Between the two, do you see Dean Barkley and Tim Penny, saying, "Me, me, me," or something else? I see something else, uniting the two axes. Between them I see a revolving door. See, here, here (a hopeful thing aiming for reform), and the recent Politico article I find timely and most interesting, here, which opens:

Aftershocks hit K Street
By JEANNE CUMMINGS | 11/5/08 4:25 PM EST


The day after Barack Obama won the presidency, BGR Holding, once one of Washington’s dominant Republican-only lobbying shops, announced it had acquired a Democratic firm with close ties to the incoming administration.

BGR’s acquisition of Westin Rinehart illustrates a broad restructuring on K Street that’s accelerating now that Democrats are poised to control both Congress and the White House.

Republican heads of business trade groups are bracing for pink slips, and some corporate offices are giving Democratic lobbyists promotions to co-chair their shops and help open more doors on Capitol Hill and in the new administration.

The repositioning highlights how little Washington is likely to change, despite all the anti-lobbyist rhetoric tossed around in the campaign.

The partisan titles might shift, but the tactics won’t. Access to people in powerful positions remains a valuable commodity, and Democrats are finding plenty of people willing to pay high prices for it.

BGR Group Chairman Ed Rogers, a former aide to President George H.W. Bush, didn’t hedge when asked about the reason for the deal with Westin Rinehart.

“We wanted to build our strength with Democrats,” he said. “It’s a matter of strategic positioning.”

Westin Rinehart was founded by Morris L. Reid, a former senior adviser in the Clinton administration’s Commerce and Housing departments. He was in Chicago on Tuesday night when Obama was declared the winner of the White House.

Although not with the campaign, Reid said he was an “outside surrogate,” making television appearances on behalf of the Illinois senator’s candidacy.

Like BGR, Westin Rinehart has offices in Washington and London and specializes in lobbying, strategic communications and marketing strategy. Its clients include Fortune 500 companies, foreign governments, trade associations and hospitals.


There is more to the article and I urge you to read it. For a merger like that, "strategic positioning" as the one spokesman said, I imagine two bodies of pond scum coalescing to better capture light and nutrients and spread a contagion over an entire pool to choke off life beneath it.

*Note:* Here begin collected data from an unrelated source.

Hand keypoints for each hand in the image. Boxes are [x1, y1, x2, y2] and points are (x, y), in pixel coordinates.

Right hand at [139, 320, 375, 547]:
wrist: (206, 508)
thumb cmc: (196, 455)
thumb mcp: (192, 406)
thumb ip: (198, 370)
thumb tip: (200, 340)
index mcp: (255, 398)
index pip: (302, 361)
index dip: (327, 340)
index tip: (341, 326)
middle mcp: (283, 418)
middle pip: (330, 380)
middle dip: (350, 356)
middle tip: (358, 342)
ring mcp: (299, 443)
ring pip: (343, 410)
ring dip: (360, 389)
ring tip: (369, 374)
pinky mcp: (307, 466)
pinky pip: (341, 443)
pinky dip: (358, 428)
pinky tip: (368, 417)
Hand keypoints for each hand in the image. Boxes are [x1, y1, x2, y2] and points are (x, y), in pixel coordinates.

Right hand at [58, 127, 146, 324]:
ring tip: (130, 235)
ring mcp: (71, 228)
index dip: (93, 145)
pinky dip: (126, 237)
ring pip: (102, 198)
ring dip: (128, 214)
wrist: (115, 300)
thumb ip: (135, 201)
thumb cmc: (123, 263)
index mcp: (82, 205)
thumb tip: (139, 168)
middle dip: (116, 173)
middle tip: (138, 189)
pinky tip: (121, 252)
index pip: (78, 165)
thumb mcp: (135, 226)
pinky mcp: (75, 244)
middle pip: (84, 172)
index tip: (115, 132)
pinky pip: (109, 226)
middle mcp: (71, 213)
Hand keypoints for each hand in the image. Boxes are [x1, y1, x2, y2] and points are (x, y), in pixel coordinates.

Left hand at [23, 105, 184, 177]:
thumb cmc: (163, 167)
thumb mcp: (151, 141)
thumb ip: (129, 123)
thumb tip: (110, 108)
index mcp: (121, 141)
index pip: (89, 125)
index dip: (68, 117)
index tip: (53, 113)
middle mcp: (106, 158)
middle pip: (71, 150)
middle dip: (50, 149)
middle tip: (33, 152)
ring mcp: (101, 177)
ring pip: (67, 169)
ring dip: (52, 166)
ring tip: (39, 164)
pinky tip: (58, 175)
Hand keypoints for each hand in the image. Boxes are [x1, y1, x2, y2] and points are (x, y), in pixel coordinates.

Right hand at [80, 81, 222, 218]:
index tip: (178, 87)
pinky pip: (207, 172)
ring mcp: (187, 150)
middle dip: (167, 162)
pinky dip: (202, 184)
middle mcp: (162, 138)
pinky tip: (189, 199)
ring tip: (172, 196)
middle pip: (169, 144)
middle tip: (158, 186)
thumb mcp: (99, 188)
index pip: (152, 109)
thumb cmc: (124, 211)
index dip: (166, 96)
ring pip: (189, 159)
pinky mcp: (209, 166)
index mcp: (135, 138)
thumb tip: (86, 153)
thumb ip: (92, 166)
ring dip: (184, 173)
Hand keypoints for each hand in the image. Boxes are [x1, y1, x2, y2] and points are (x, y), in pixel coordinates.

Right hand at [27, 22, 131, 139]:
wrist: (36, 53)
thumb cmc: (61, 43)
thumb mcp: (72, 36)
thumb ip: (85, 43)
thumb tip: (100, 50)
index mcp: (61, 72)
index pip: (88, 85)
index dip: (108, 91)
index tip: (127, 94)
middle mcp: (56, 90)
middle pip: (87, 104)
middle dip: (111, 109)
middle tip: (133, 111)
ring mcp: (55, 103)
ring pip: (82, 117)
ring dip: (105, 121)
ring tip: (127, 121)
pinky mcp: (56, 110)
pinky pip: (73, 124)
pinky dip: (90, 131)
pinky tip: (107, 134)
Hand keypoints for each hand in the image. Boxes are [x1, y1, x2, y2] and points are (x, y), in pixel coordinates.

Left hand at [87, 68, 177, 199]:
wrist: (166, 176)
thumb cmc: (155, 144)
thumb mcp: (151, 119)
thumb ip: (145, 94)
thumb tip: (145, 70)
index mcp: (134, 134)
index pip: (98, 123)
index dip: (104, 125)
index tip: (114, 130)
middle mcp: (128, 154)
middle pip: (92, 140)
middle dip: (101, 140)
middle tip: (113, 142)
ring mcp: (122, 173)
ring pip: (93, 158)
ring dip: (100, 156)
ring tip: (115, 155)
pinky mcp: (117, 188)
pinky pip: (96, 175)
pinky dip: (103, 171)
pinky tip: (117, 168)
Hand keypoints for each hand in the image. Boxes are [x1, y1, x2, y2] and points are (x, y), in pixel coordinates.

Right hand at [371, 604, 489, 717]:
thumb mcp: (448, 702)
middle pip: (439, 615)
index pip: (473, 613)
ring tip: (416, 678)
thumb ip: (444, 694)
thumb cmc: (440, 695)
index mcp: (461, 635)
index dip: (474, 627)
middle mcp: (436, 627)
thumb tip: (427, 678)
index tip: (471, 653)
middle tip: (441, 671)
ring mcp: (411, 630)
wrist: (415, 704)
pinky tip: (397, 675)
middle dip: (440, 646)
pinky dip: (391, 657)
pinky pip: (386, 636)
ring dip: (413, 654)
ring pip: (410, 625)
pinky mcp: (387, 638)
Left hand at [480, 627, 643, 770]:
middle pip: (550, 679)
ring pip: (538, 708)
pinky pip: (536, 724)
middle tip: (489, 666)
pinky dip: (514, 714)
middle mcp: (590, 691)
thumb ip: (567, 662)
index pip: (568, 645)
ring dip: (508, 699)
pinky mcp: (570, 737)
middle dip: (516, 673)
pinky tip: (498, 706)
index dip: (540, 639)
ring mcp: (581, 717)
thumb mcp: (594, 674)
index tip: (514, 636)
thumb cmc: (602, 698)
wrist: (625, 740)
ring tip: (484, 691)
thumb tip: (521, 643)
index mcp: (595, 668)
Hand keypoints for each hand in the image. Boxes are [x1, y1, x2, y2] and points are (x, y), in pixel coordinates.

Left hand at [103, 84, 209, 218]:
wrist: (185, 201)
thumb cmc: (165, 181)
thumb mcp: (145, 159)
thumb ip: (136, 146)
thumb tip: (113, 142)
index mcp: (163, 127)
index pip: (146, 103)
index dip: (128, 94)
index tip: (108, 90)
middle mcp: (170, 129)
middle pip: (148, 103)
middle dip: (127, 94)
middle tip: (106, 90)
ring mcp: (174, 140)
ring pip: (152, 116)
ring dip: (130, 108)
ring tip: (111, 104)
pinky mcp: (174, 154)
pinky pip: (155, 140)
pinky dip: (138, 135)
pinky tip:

The metaphor is judgmental. We each have our own views.

Check out in detail the second above link, please. It offers hope and thoughts.

______________
With the election over and no present campaign ties, and after an out of [the two-party] body experience, Christopher Truscott has resumed blogging. He has posted thoughts about two party dominance and related matters before working on an IP campaign, e.g., here, here and here. Hal Kimball also has looked at the IP and had frustrations with the two-party dominance and methodologies. I am not saying either of them has a "best answer" but each at least is posing the question, and pointing out a very, very flawed status quo.